**Work request 1**
From the contributor biographies, list every journal named as having published Maryann Corbett's work, leaving out the anthologies.
**Work request 2**
Extend the contributor biographies, picking up from the point where they stop.

Melissa Cannon

Melissa Cannon was born in New Hampshire and grew up in Tennessee. Her first career was teaching college English; her second, working in the fast-food industry. Her poems have been published in many small-press journals and anthologies, including HomeWorks and HomeWords, two volumes of Tennessee writers from the University of Tennessee Press. She is retired and lives in Nashville.


D. R. Goodman

D. R. Goodman is the author of Greed: A Confession (Able Muse Press, 2014). A previous, two-time winner of the Able Muse Write Prize for poetry, and 2015 winner of the Howard Nemerov Sonnet Award, her work has appeared in such journals as Crazyhorse, Notre Dame Review, Seattle Review, Whitefish Review, and many others. Her poems have been chosen for inclusion in Ted Kooser’s American Life in Poetry, and in the anthology, Sonnets: 150 Contemporary Sonnets, William Baer, editor.


Rob Wright

Rob Wright currently serves as assistant fiction editor to the magazine Able Muse. He has been awarded three Fellowships in Literature from the Pennsylvania Council on the Arts, and was twice nominated for the Pushcart Prize. He has published short stories, book reviews, and poetry in the magazines Able Muse, Angle, Big City Lit, the Evansville Review, Rattle, String Poet, and the Schuylkill Valley Journal of the Arts.


David Allen Sullivan

David Allen Sullivan’s books include: Strong-Armed Angels; Every Seed of the Pomegranate; a book of co-translation with Abbas Kadhim from the Arabic of Iraqi Adnan Al-Sayegh, Bombs Have Not Breakfasted Yet; and Black Ice.


Maryann Corbett

Maryann Corbett lives in Saint Paul, Minnesota. Her work has appeared in journals such as 32 Poems, Barrow Street, Ecotone, Rattle, River Styx, Southwest Review, and Subtropics and in anthologies including The Best American Poetry 2018 and Measure for Measure: An Anthology of Poetic Meters. Her third book, Mid Evil, won the 2014 Richard Wilbur Award; she is also a past winner of the Willis Barnstone Translation Prize and a past finalist for the Howard Nemerov Sonnet Award.

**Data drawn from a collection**
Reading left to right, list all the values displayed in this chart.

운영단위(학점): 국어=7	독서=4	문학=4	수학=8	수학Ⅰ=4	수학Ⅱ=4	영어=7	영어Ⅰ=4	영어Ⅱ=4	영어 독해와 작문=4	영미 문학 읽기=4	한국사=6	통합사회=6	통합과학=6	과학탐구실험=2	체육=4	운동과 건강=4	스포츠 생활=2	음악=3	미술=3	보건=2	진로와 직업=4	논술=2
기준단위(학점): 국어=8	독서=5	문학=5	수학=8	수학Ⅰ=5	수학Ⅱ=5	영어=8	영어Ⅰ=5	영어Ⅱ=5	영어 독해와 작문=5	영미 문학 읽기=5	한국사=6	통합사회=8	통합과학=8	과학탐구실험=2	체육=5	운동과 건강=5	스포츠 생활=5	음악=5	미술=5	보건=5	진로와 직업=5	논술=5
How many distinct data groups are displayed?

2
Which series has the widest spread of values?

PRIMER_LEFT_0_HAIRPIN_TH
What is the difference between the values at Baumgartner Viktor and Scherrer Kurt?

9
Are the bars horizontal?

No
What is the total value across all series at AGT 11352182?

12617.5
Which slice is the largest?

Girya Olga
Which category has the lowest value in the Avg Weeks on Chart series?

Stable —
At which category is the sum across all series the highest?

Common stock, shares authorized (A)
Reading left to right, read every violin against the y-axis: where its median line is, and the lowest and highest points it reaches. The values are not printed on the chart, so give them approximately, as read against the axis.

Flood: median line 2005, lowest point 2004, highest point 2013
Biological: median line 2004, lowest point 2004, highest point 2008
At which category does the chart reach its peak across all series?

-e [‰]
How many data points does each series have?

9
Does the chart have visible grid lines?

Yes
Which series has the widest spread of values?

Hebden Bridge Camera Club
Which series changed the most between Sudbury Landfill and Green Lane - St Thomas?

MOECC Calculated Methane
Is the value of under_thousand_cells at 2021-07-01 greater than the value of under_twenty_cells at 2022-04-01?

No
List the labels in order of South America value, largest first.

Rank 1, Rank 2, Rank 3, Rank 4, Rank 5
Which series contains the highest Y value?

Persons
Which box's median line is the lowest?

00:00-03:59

**Result 1**
32 Poems, Barrow Street, Ecotone, Rattle, River Styx, Southwest Review, Subtropics

**Result 2**
Amit Majmudar

Amit Majmudar is a widely published poet, translator, novelist, and essayist. His forthcoming poetry collection is Kill List (Knopf, 2020), and his most recent book is Godsong: A Verse Translation of the Bhagavad-Gita, with Commentary (Knopf, 2018).


Gabriel Spera

Gabriel Spera’s first book of poems, The Standing Wave, was a National Poetry Series selection and also received the Literary Book Award for Poetry from PEN USA-West. His second book, The Rigid Body, received the Richard Snyder prize. He recently received the 2018 Marica and Jan Vilcek Prize for Poetry from the Bellevue Literary Review. Other honors include an NEA Fellowship and a COLA grant from the City of Los Angeles.


Lynn Marie Houston

Lynn Marie Houston holds a PhD in English from Arizona State University and an MFA from Southern Connecticut State University. Her poetry book, The Mauled Keeper (Main Street Rag Publishing), was the first runner-up for the 2017 Eric Hoffer Award, a finalist for the Montaigne Medal, and the winner of the poetry category in the National Federation of Press Women’s national literary contest. In 2018, she was awarded an artist fellowship from the Connecticut State Office of the Arts.


Andrew Frisardi

Andrew Frisardi is a writer, translator, independent Dante scholar, and editor from Boston living in central Italy. His poems appear lately in Able Muse, Alabama Literary Review, First Things, Measure, the Modern Age, New Verse News, the Orchards, Sacred Web, Temenos Academy Review, and Think; and in his chapbook, Death of a Dissembler (White Violet Press).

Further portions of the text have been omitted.